## [EXERCISE]
Copy every line from the data below in which the string "Stephanie" can be found.

........

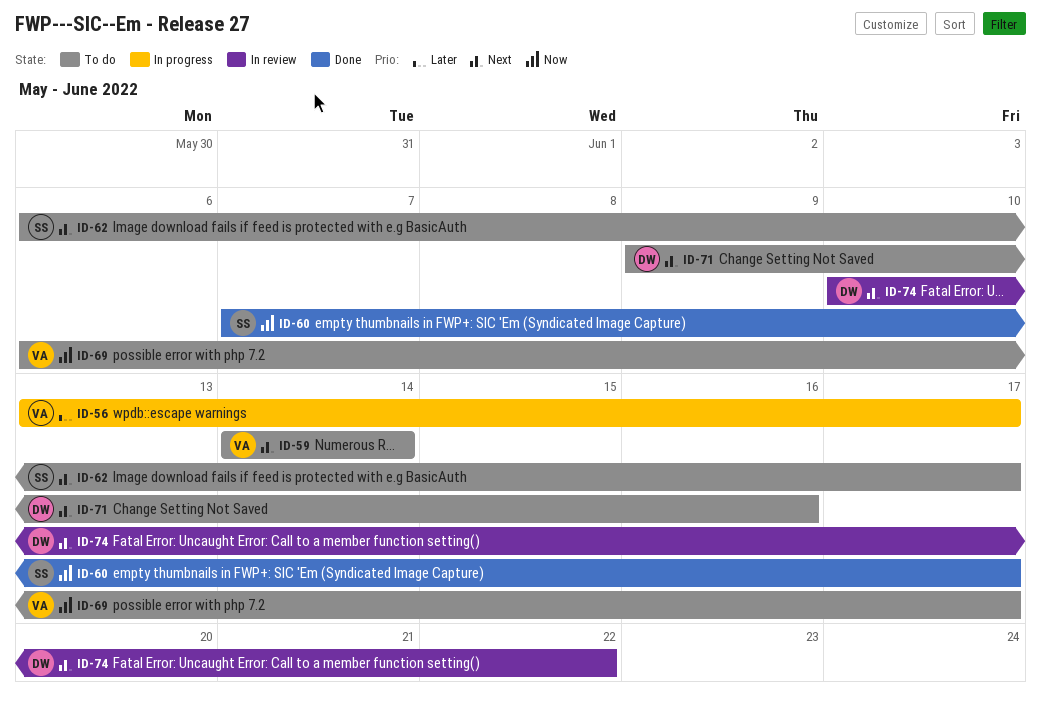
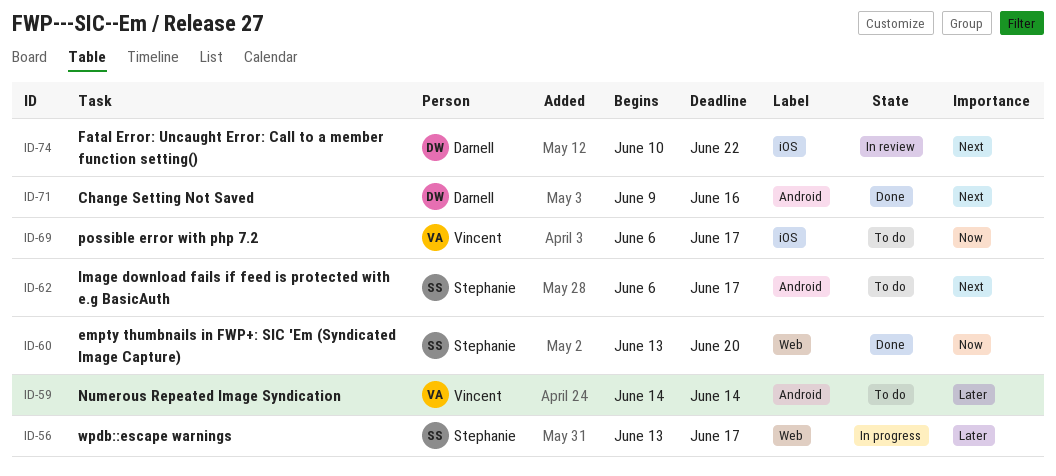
ID-56, owner: Vincent -> Stephanie
ID-59, priority: Next -> Later
ID-60, start: Jun 7 -> Jun 13
ID-60, due: Jun 17 -> Jun 20
ID-71, status: To do -> Done

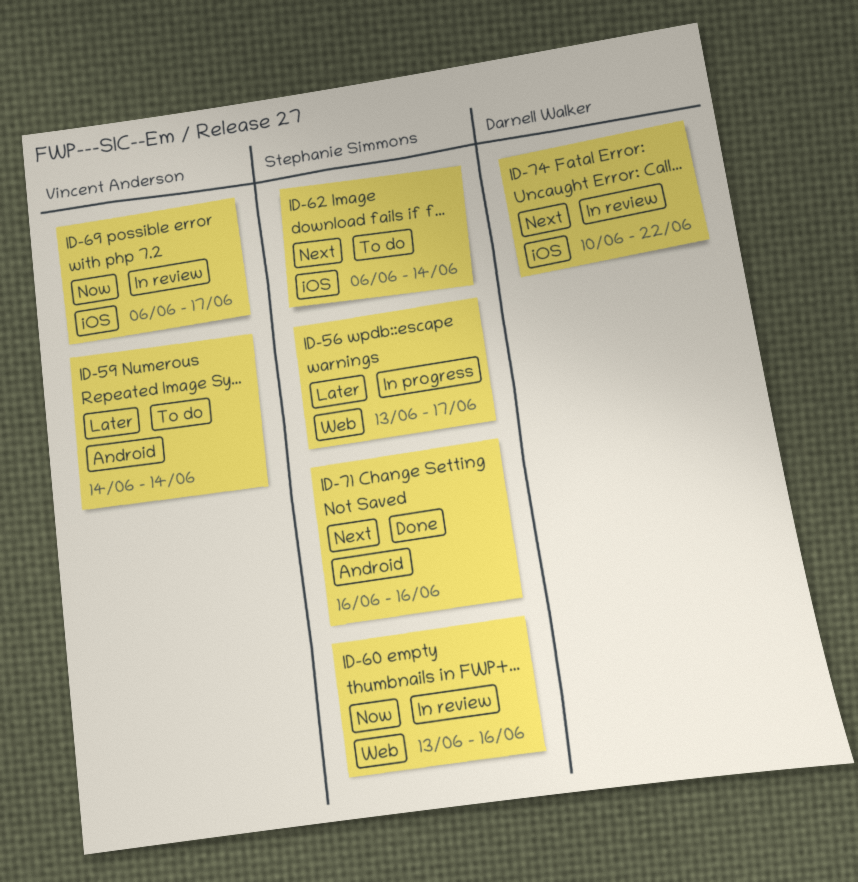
ID-60, status: Done -> In review
ID-60, due: Jun 20 -> Jun 16
ID-62, label: Android -> iOS
ID-62, due: Jun 17 -> Jun 14
ID-69, status: To do -> In review
ID-71, owner: Darnell Walker -> Stephanie Simmons
ID-71, start: Jun 9 -> Jun 16

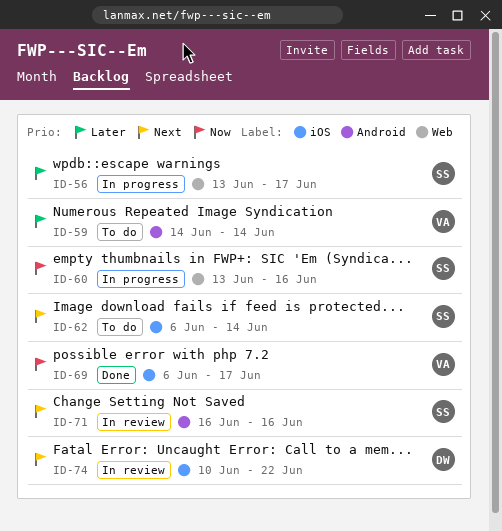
ID-60, status: In review -> In progress
ID-69, status: In review -> Done
ID-71, status: Done -> In review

........

## [RESPONSE]
ID-56, owner: Vincent -> Stephanie
ID-71, owner: Darnell Walker -> Stephanie Simmons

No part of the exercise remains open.